We supported Governor Ridge's efforts to create Growing Greener, Governor Schweiker's tipping fees to sustain Growing Greener, and we now support Governor Rendell's proposal to address under-funded aspects of Growing Greener. It is a tribute to the bi-partisan cooperative spirit of Pennsylvania's governmental entities and its non-government organizations that we have worked side-by-side to find funding to improve the environment and to improve the long-term prospect of our economy.
Western Pennsylvania Conservancy ecologists have long observed that even if damaged, many of the qualities of streams and watersheds can be restored through careful stewardship. When WPC first launched the acquisition of Ohiopyle state Park in the fifties, the Youghiogheny River was polluted with mine drainage and had not seen fish in eight decades. When WPC proposed building Lake Arthur and establishing Moraine State Park, Muddy Creek had a pH of about 4.5 and the watershed was riddled with mines and had over 1,700 leaking oil wells.
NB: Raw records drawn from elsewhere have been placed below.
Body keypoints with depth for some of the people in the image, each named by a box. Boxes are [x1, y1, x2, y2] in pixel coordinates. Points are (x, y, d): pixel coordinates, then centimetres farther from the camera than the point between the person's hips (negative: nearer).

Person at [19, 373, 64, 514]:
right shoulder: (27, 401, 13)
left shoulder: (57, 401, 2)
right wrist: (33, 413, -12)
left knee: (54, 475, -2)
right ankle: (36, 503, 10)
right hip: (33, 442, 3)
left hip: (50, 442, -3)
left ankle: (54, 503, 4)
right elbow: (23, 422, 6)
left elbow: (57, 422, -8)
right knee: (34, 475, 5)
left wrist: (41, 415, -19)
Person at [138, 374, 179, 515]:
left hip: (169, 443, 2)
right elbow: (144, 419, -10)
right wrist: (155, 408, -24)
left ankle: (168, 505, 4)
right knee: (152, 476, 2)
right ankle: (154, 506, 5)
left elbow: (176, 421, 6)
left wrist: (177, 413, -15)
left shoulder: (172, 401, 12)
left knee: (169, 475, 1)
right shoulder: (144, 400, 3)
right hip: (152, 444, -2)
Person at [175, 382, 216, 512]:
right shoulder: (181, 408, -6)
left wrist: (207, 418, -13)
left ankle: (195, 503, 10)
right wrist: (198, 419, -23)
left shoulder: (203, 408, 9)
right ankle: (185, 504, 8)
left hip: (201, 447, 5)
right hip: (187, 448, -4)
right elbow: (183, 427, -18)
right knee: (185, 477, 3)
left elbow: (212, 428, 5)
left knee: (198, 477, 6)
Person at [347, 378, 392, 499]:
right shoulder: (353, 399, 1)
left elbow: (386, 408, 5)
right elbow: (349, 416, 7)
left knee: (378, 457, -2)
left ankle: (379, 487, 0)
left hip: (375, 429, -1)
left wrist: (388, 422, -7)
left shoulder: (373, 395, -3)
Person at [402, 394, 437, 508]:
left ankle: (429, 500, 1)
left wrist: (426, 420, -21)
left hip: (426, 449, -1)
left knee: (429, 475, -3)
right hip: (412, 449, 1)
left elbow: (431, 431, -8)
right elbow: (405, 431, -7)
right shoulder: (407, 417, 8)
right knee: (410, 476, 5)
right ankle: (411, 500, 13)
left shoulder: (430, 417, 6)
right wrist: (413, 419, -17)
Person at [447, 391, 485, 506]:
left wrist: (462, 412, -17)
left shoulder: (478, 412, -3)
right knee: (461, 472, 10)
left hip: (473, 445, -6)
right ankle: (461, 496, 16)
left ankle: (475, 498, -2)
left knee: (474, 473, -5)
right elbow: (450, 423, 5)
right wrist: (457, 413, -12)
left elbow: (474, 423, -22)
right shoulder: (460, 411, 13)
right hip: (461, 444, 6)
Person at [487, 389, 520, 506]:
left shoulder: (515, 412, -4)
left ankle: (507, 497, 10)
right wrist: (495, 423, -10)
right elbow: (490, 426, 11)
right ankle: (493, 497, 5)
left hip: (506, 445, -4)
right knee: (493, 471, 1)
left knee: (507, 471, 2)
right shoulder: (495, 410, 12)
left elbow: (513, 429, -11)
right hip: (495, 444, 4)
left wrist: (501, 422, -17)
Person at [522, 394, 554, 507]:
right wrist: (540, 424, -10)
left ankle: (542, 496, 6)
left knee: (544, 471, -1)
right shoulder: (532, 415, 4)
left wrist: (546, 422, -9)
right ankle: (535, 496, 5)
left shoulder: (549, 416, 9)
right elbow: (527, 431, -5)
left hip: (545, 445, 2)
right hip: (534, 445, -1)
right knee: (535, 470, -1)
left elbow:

Conservation funding pays long-term dividends. Today, these parks enjoy millions of visitors and generate tremendous tourists dollars for the region. For example, Fayette County's number one revenue and jobs generator is tourism as a result of Project 70 and Project 500 investments in the sixties and seventies at Ohiopyle and at the nearby Shaw Mine Complex cleanup.
Governor Randell's proposal for continuation of Growing Greener recognizes that watershed lands, too, need greater protection. Intact working and natural landscapes are an essential part of Pennsylvania - of our economic vitality, our quality of life and our unique culture and heritage. The natural abundance of the world's finest hardwood forests and some of the world's finest farmland has combined with a strong work ethic to produce much of our prosperity. While many of us may no longer live in rural settings, we relate to and recreate in nearby fields and forests, and they are important to our sense of place.
Sprawl and parcelization of land has fragmented far too many of our remaining forest and agricultural lands, creating land-use conflicts, preventing sound forestry and diminishing the ecological and timber values of isolated woodlot remnants, and at the same time, decreasing the health of watersheds through increased non-point runoff.
It is generally understood in a 21st-century, knowledge-based economy that clean water, community vibrancy and future economic growth go hand in hand. Stated simply, future jobs will flow toward vital, attractive communities that can attract and retain young knowledge workers by providing access to natural, recreational and cultural amenities that enhance the quality of life.
In 1999, leaders of the major conservation groups, including the Western Pennsylvania Conservancy, lead a visioning process to shape what is now known as Growing Greener. The goal was to design a program that would expand state government funding to augment investments from private and Federal sources to match, and/or jump-start, priority conservation projects that had been languishing. With the commitment of thousands of volunteers across Pennsylvania, conservationists proposed a funding package known in 1999 as Heritage 21. The passage of Growing Greener was a compromise proposed by the Ridge administration to create the collaboration between the state government, the private sector and non-profit groups that was envisioned by Heritage 21. The recent proposal by Governor Rendell more fully reflects the original Heritage 21 priorities, and reflects the fuller scope of recommendations of Governor Ridge's 21st Century Commission report. Western Pennsylvania Conservancy urges your support for this important continuation of a great effort to restore the vitality of Pennsylvania.